Voilà un ouvrage bien difficile à chroniquer. Non seulement parce qu’il s’agit d’un recueil de nouvelles, mais aussi, et surtout parce qu’il me laisse un sentiment de malaise. Une chose est certaine, l’esprit est totalement différent de celui de La formule préférée du professeur. Au point que s’en est presque effrayant.
Ne sachant guère comment procéder, je vais faire les choses dans l’ordre, et prendre les nouvelles les unes après les autres.
La piscine : Aya-chan a grandit et vit dans l’orphelinat que dirigent ses parents chrétiens. Fasciné par un des pensionnaires qu’elle connaît depuis l’enfance, elle ne parvient pas à extérioriser cet amour, pas plus qu’aucun autre de ses sentiments.

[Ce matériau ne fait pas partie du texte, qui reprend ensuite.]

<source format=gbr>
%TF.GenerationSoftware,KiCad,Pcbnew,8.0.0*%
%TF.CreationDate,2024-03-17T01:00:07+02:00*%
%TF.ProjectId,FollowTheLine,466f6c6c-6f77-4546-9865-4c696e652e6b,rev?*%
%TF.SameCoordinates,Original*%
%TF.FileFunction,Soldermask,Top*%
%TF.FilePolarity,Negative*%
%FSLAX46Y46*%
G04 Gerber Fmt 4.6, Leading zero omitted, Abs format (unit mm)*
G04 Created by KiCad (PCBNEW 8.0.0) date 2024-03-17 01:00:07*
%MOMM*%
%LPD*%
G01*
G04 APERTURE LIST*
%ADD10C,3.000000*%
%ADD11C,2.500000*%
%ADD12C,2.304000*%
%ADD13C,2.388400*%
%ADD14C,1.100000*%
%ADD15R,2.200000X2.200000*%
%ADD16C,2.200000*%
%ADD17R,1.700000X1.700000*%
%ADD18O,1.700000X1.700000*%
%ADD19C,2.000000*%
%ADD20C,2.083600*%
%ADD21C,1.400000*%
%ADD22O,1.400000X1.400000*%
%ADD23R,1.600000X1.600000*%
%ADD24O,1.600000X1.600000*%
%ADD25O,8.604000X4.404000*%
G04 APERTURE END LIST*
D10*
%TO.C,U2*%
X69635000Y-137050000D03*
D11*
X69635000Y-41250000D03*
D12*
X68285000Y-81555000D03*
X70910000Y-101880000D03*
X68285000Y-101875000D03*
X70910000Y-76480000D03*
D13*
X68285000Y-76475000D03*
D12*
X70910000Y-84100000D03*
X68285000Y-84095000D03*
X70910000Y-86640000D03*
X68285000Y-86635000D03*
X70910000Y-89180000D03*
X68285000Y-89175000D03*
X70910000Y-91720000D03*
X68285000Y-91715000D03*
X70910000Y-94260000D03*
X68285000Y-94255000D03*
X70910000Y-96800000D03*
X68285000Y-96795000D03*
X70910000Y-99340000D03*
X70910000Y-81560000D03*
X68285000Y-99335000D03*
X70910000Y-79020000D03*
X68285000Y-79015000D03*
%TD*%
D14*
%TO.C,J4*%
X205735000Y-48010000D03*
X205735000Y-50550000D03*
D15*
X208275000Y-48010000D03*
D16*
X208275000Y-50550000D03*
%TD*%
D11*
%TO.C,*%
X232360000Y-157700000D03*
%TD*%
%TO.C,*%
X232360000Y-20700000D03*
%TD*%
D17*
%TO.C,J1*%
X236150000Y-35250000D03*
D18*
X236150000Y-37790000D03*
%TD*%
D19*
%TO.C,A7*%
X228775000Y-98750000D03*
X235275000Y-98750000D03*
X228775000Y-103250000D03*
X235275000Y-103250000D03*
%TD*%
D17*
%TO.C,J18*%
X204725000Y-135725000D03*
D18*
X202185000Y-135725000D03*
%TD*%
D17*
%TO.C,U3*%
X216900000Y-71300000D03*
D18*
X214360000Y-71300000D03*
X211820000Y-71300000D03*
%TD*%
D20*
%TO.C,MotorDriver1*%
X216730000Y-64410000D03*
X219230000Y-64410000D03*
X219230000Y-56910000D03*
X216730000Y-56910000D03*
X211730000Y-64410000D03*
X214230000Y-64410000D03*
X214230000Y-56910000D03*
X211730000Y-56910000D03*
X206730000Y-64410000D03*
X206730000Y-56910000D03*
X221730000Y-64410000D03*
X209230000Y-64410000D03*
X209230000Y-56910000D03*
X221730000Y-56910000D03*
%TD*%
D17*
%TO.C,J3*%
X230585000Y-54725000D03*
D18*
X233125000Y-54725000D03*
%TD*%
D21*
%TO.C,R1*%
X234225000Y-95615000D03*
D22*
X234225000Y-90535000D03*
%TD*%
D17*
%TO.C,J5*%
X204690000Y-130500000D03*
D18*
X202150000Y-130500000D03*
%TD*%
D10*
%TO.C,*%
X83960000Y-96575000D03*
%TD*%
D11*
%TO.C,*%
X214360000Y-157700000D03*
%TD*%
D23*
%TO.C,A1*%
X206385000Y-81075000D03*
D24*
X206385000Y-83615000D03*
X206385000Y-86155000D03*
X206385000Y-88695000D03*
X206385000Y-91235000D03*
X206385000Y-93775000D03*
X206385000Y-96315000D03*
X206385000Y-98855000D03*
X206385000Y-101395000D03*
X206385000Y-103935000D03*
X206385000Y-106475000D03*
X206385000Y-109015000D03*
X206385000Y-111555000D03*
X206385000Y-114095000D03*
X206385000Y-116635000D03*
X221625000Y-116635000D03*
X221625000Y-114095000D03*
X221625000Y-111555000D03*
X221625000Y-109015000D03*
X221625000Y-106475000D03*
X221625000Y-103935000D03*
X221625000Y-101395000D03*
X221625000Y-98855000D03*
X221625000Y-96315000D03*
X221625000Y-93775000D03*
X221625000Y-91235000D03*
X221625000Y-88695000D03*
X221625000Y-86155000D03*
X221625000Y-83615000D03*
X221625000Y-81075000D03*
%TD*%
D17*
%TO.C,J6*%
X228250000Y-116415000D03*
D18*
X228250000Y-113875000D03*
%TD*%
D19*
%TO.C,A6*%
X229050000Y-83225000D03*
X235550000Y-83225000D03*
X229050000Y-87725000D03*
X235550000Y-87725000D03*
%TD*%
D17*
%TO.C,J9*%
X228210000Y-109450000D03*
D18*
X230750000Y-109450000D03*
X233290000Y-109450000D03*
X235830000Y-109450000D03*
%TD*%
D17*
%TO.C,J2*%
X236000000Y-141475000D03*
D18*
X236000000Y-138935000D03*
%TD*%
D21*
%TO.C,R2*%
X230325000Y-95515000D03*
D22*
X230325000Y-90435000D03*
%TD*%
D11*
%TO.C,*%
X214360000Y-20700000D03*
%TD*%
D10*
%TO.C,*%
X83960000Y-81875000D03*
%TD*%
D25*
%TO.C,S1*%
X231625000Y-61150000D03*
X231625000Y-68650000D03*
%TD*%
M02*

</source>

Jalouse, malheureuse, elle prend un plaisir pervers à faire souffrir les plus petits.
Cette nouvelle est assez glaçante. Yoko Ogawa fait le portrait d’une adolescente à la dérive, qui ne se sent plus vivre que par le mal qu’elle provoque et qui, pourtant, éprouve le désir d’une pureté qu’elle sait ne pouvoir atteindre. Peut-être même est-elle cruelle parce que le monde qui l’entoure ne peut atteindre cette perfection. Les personnages dépeints le sont au prisme de son regard, et du mépris qu’elle peut ressentir pour leur médiocrité.

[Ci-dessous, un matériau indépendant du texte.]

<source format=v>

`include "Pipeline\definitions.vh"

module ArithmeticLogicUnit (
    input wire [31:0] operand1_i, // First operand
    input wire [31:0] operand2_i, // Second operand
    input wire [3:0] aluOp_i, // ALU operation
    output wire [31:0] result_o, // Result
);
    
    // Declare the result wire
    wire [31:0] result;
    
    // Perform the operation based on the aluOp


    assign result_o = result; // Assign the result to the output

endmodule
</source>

Les abeilles : un directeur de résidence universitaire sans bras et unijambiste, des disparitions mystérieuses. Une ambiance horrifique, où l’étrange s’instille petit à petit dans la vie d’une jeune femme. Je suis restée assez perplexe quand à la signification de cette histoire qui mène à la découverte d’une gigantesque ruche… Est-elle la cause des disparitions ? Le symbole d’un monde qui court à l’effondrement sous le poids de sa propre démesure ? Je suis ouverte à toute interprétation…
La grossesse : probablement la nouvelle la plus violente d’un recueil qui n’est pas tendre. Une jeune femme empoisonne sciemment sa sœur enceinte avec des pamplemousses traités avec un produit provoquant des déformations fœtales.
Tous les personnages décrits par Yoko Ogawa ont en commun le sentiment d’irréalité par rapport à ce qui les entoure. Aya vit dans une sorte de monde onirique, l’héroïne de Les abeilles ne parvient pas à s’intéresser à ce qui l’entoure, celle de La grossesse ne parvient pas à considérer l’enfant que porte sa sœur comme autre choses qu’un tas de chromosomes. Deux d’entre elles au moins commettent des actes répréhensibles, voire horribles sans avoir de réelle conscience de la gravité de ce qu’elles font. Aucune en tout cas n’est capable de s’investir dans quoi que ce soit ou de ressentir la moindre empathie avec ceux et ce qui les entoure.
L’écriture détachée, les fins en suspens rajoutent à la tension, au malaise. Je suis vraiment surprise par ce style totalement différent de ce que j’avais pu lire de cet auteur. Et d’autant plus motivé à poursuivre la lecture de ses œuvres !
Yoko Ogawa, La piscine – Les abeilles – La grossesse, Actes Sud, 1998, 195 p.